I was intrigued, and I knew it showed on my face. “Magic at the palace? Really?”
“Oh, certainly.” Caro laughed. “Just yesterday my cousin Jamie nearly got caught with it. He was polishing some silver, you see, which isn’t the worst work, but long and monotonous, and just the kind of thing an eight-year-old boy would hate to do and would be trusted with, too. Crystal, for instance, is prettier, but the children will break it, sure as I stand here. Anyway, Jamie’s friend Mell told him about this spell she’d been using to clean some of the copper at the stables, and Jamie figured it could help him speed up the silver cleaning. He said just the words he’d been told, but the metals are different, of course, and the silver turned green—just as green as you please. He had to scrub twice as hard and twice as long as before to get the color out, and he was up long past his bedtime too . . . or he would have been, if some of the other cousins hadn’t stepped in to help him. We’ll all have green fingers for the next week, I swear it.”
She wiggled her hands at me. Indeed, the pads of her fingers were stained a weird, mottled green.
I laughed, and so did she. “It was kind of you to help him,” I said. “If I’d made a mistake like that when Mother was teaching me something, she’d have had me clean it all up myself, no matter how long it took, just to be sure I’d learned the lesson.” I paused. “She wasn’t cruel, though. Just—she wanted me to learn.”
Caro nodded, but the way she looked at me made me feel almost uncomfortable, as if I were being disloyal to Mother. “It’s just the way of things up at the palace,” she said. “So many of us, and someone always getting into scrapes. If we don’t look out for each other, who will?”
“Who will?” I repeated. I didn’t know, really.
Caro walked over and squeezed my hand, then pulled me over to the desk. “Now, I want to hear all about everything you’re doing,” she said.

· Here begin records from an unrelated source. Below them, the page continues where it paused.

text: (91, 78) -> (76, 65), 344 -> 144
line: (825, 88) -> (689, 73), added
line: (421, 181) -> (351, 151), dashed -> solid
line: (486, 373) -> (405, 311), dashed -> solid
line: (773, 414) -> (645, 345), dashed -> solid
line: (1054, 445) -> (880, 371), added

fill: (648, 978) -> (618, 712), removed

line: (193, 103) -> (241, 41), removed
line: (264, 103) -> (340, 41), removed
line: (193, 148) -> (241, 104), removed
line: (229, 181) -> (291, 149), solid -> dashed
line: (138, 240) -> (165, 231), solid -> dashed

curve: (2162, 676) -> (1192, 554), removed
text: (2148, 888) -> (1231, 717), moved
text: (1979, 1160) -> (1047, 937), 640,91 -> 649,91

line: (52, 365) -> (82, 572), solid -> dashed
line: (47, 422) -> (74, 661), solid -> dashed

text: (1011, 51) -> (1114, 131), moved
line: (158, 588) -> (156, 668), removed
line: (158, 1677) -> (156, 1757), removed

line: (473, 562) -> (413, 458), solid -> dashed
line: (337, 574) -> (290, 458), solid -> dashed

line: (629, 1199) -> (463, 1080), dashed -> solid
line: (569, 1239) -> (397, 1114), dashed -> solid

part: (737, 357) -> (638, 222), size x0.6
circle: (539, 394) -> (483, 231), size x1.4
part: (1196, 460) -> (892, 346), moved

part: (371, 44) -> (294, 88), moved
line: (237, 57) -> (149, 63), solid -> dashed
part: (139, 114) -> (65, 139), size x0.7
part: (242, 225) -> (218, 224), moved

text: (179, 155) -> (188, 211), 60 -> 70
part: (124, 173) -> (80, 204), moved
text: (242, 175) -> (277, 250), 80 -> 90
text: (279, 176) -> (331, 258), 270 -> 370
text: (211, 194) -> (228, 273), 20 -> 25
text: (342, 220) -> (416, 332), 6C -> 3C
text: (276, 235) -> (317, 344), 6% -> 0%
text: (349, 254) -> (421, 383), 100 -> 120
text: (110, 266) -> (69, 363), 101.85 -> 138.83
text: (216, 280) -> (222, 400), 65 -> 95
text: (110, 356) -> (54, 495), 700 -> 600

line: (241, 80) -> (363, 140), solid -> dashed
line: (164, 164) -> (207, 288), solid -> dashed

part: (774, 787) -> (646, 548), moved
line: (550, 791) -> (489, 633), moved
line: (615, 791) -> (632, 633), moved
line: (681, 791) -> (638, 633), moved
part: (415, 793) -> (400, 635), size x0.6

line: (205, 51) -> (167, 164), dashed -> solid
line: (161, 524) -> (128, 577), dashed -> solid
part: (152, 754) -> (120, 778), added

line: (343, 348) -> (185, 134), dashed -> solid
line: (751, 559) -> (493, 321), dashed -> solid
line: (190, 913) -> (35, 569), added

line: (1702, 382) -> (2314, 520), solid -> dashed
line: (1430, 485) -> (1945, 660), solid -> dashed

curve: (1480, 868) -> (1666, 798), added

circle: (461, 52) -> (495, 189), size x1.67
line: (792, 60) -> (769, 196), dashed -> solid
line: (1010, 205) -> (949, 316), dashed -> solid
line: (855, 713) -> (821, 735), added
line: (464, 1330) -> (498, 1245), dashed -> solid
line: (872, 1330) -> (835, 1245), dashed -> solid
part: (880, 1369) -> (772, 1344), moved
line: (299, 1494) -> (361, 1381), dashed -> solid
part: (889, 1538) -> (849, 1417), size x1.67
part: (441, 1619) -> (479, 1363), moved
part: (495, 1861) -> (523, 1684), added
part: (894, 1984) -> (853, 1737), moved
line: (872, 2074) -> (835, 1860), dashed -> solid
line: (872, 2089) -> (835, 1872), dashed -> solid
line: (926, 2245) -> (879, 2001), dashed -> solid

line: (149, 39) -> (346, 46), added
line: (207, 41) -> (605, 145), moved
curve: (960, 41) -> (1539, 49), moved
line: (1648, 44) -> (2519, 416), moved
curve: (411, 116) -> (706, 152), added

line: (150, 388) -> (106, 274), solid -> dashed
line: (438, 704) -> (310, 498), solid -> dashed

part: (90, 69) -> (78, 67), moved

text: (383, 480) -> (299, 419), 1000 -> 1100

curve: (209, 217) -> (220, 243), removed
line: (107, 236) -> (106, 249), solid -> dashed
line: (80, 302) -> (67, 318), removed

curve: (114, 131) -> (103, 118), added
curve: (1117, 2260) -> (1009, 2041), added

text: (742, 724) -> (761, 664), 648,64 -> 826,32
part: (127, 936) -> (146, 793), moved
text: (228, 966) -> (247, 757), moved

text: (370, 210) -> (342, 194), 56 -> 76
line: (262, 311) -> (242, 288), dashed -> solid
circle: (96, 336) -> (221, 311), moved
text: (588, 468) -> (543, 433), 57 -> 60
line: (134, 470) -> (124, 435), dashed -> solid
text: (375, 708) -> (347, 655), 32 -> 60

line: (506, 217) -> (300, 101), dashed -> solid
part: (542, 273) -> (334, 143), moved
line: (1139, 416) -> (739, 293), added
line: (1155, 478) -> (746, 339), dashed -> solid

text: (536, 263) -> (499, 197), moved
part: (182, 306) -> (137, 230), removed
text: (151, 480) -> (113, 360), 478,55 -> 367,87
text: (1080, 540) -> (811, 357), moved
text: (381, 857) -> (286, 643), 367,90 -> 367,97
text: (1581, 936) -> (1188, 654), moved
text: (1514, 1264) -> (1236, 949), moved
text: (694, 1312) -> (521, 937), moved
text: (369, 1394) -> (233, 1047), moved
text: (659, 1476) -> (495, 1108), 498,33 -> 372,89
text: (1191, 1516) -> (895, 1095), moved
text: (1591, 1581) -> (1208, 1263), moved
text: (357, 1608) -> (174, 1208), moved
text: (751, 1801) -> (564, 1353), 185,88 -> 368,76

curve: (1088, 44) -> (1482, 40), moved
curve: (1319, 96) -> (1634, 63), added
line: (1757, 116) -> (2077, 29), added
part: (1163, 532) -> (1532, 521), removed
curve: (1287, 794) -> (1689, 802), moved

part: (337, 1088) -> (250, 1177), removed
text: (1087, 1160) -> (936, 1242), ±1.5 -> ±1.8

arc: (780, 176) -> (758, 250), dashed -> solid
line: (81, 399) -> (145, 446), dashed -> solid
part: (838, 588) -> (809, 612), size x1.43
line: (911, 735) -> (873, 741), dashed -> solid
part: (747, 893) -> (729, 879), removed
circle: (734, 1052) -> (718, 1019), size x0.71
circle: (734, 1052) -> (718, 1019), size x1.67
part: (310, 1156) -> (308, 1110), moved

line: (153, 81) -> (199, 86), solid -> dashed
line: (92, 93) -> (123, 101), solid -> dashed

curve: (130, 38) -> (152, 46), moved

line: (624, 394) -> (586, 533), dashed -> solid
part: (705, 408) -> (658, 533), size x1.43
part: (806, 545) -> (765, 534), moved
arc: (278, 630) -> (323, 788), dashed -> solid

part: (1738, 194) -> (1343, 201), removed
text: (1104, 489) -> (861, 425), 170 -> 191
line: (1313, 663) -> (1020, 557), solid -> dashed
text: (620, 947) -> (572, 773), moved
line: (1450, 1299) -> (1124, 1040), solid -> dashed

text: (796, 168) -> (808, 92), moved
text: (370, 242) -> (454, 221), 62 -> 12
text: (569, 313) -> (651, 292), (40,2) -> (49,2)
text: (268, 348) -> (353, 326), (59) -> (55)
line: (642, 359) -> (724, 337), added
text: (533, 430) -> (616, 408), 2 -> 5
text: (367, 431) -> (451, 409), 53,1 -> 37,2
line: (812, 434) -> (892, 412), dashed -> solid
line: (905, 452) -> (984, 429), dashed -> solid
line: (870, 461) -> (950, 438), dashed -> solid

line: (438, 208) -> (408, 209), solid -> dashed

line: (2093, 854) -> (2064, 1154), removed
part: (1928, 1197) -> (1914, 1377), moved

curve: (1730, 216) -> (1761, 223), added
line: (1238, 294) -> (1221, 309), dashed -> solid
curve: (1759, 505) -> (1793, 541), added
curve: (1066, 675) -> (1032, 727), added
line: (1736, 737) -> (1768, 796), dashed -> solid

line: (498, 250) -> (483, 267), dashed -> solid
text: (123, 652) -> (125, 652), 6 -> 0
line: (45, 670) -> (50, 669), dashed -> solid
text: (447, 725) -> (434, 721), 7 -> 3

I found my throat had caught, and I took a breath. “Well, I’ve been working on the knitting machines a lot,” I said. “They’re the first things I’ve been able to make entirely by myself. I’ve been making repairs in the house for years, working out of the kitchen and the servants’ quarters, but I didn’t find the workshop until my birthday, back in the autumn. Everything my mother did started here. She made machines too—especially sewing machines, things like that. She said she had no talent for what she called feminine handicrafts, so she wanted to make machines that did. That’s what gave me the idea for my knitting machine. I’m a little bit better at sewing and things than she was, I think, but not by much. I wanted to try to give myself a way out of the chores I like least—a bit like Jamie and the silver polish, I suppose. I haven’t turned anything green yet, though.”